Der Generalsekretär der CAMIMA warnte vor einem Rückgang der metallverarbeitenden Industrie in Argentinien um mehr als 4 % im Jahresvergleich sowie einem Stellenabbau von 2,3 %. Auch die UIA prognostiziert für Juni einen Rückgang um 1,8 %.
José Luis Ammaturo, Generalsekretär der Cámara de la Pequeña y Mediana Industria Metalúrgica, stellte fest, dass sich die metallverarbeitende Tätigkeit trotz der Impulse aus dem Bergbau- und Energiesektor nicht erholt hat.

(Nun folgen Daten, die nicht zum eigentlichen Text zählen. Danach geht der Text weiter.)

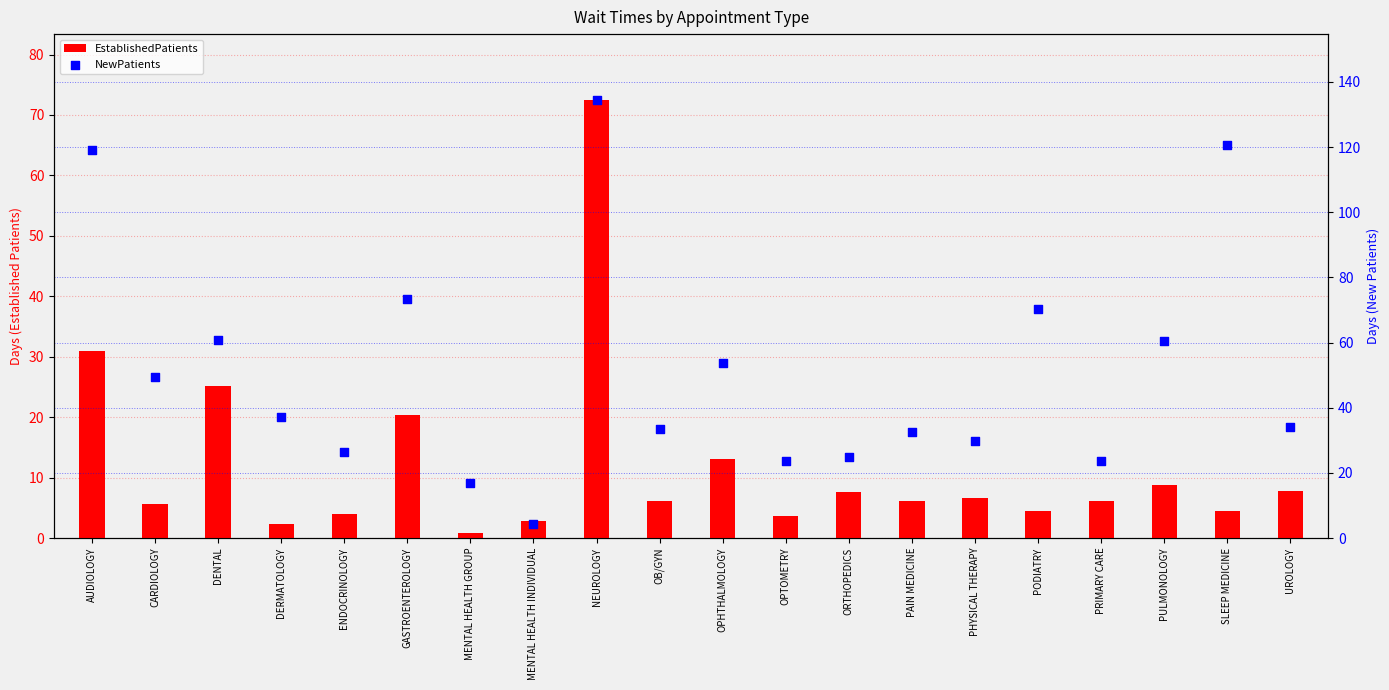

Which series has the largest Y range (max minus min)?

NewPatients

Er erklärte, dass der Rückgang im Jahresvergleich bei über 4 % liegt und die Beschäftigungszahlen einen Rückgang von 2,3 % im Jahresvergleich aufweisen. Ammaturo erläuterte, dass kleine und mittlere Unternehmen (KMU) Entlassungen nur als letztes Mittel in Betracht ziehen.

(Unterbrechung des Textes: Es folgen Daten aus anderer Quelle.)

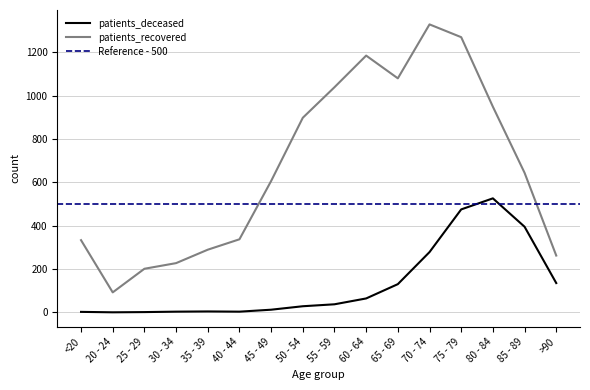

How many values in the patients_recovered series are below 644?

8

Die Unión Industrial Argentina prognostiziert für Juni einen erneuten Branchenrückgang von 1,8 %, wobei sich insbesondere der Bausektor und die Stahlindustrie rückläufig entwickeln. Einige Segmente, die mit der Agrarwirtschaft und der Energiebranche verknüpft sind, zeigen hingegen eine bessere Performance.